Carmine Street Guitars, a charming 80-minute jewel about a guitar shop still active in New York’s Greenwich Village, was among the music-themed documentaries that comprised SBIFF 2019’s Cinesonic Sidebar, a slate that also included Echoes in the Canyon, which took a loving look at the Laurel Canyon scene that gave birth to jangly folk-rock in the early 1970s. Both films will be enjoying local runs in the general area beginning this weekend. Guitars – which has several scenes in which a hipster guitarist including Lenny Kaye, Nels Cline, and Charlie Sexton walks into the store and just starts playing one of the custom guitars manufactured from wood salvaged from NYC buildings – is the first to return to town as it will play at SBIFF’s Riviera Theatre May 24-27. You’ll have to venture to LA’s The Landmark, however, to see Canyon in the cinema.

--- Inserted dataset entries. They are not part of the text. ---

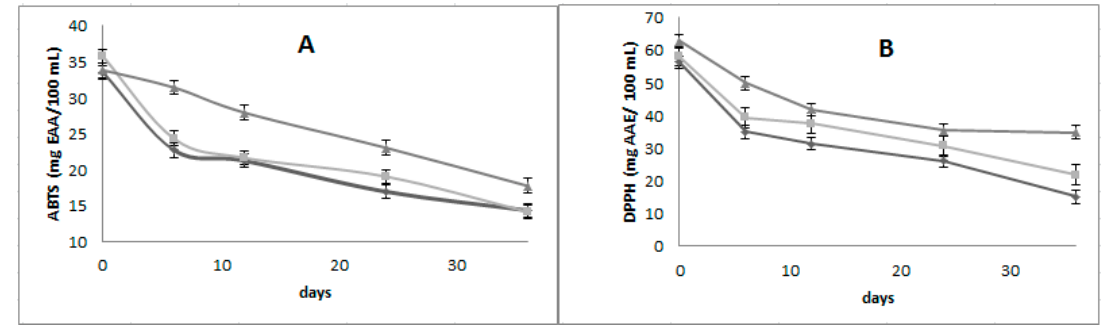
Figure 2. Content of total phenol ( A ), total flavonoids ( B ) and betalains; ( C ) of three multiple emulsions formulated with two polymers, arabic gum (GA) and maltodextrin (MD): AG40%-MD60% AG50%-MD50% and AG60%-MD40% during 36 days of storage.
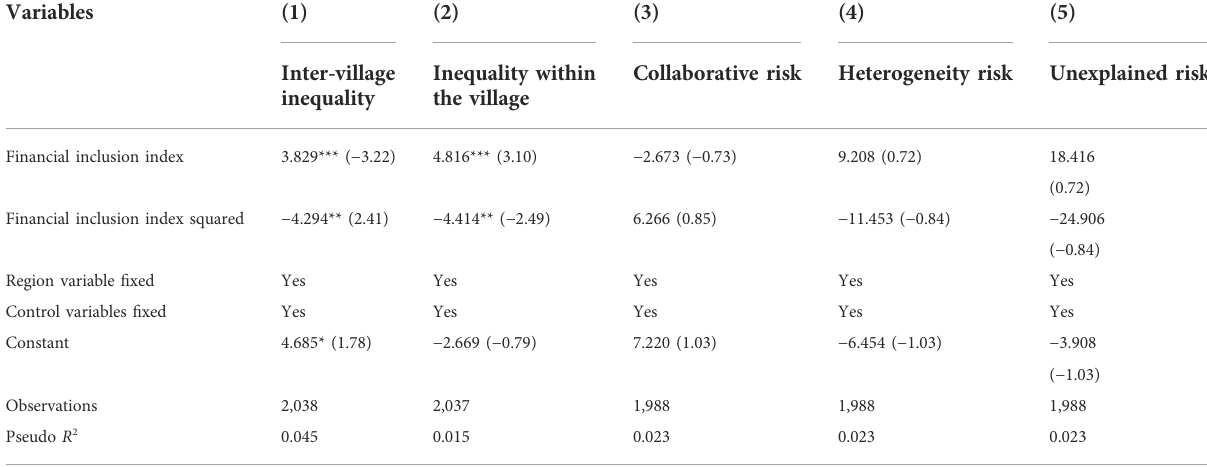
TABLE 7 Model results of fi nancial inclusion on different dimensions of rural household economic vulnerability.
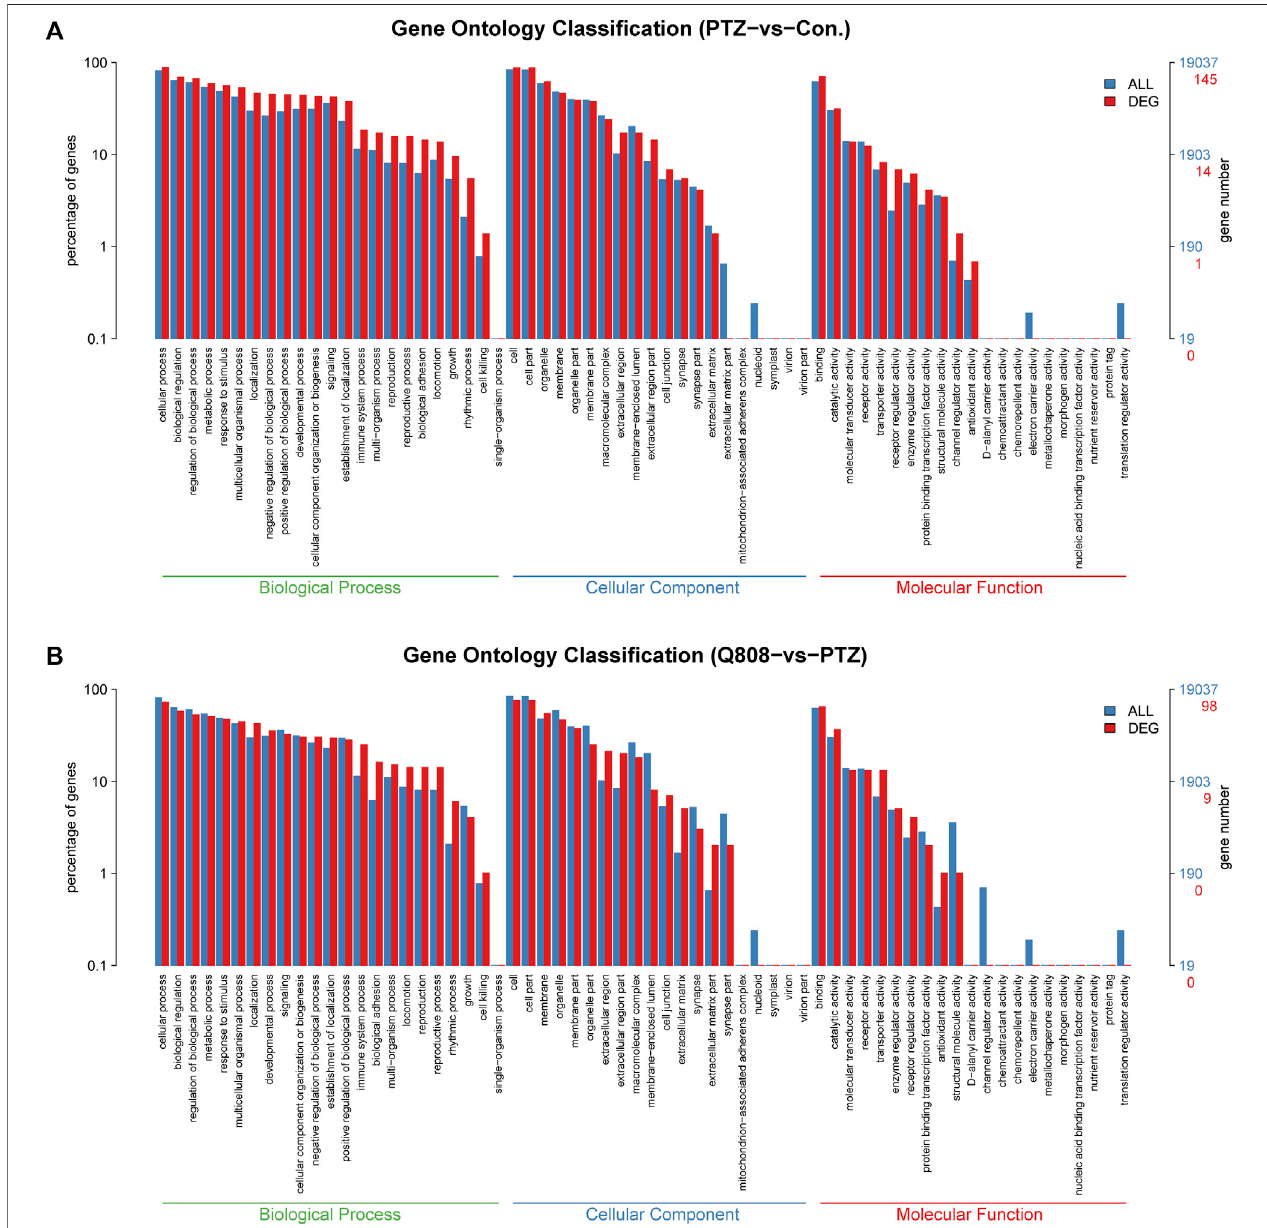
FIGURE4|(A) GOclassi fi cation ofDEGsbetweenPTZand Con.groups. (B) GOclassi fi cation ofDEGsbetweenQ808andPTZgroups. TheGOterm ofthemost genes was cellular process, cell, and binding for the biological process, cellular component, and molecular function,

Meanwhile, SBIFF’s new Education Center – officially named The Barbakow Family Center for Film Studies to honor Jeffrey and Margo Baker Barbakow, the Montecito couple with close ties to SBIFF – has its grand opening at 5 pm next Thursday, May 30. The 3,600 sq. ft. space at 1330 State Street is designed as a flexible space that includes several creative classrooms, a screening room, community meeting space, movie library, and editing suite for filmmakers. Visit www.sbiff.org for all things related to the film festival. 

Further Focus on Film

While surf movies have long been a staple as a sidebar at SBIFF, the cult classic screening out at UCSB’s Pollock Theater dates back even further than the festival’s 35 years. David Elfick’s Crystal Voyager, which serves as both a portrait of the surfing innovator George Greenough, who wrote and narrates the film, and a love letter to surf in the Santa Barbara Channel from Rincon to Hollister Ranch, will be shown in a newly restored digital version of the 1973 doc at 7 pm Thursday, May 30. Elfick, now a robust 74, will be on hand for a post-screening discussion with author Garth Murphy and UCSB film prof Alexander Champlin. Free admission.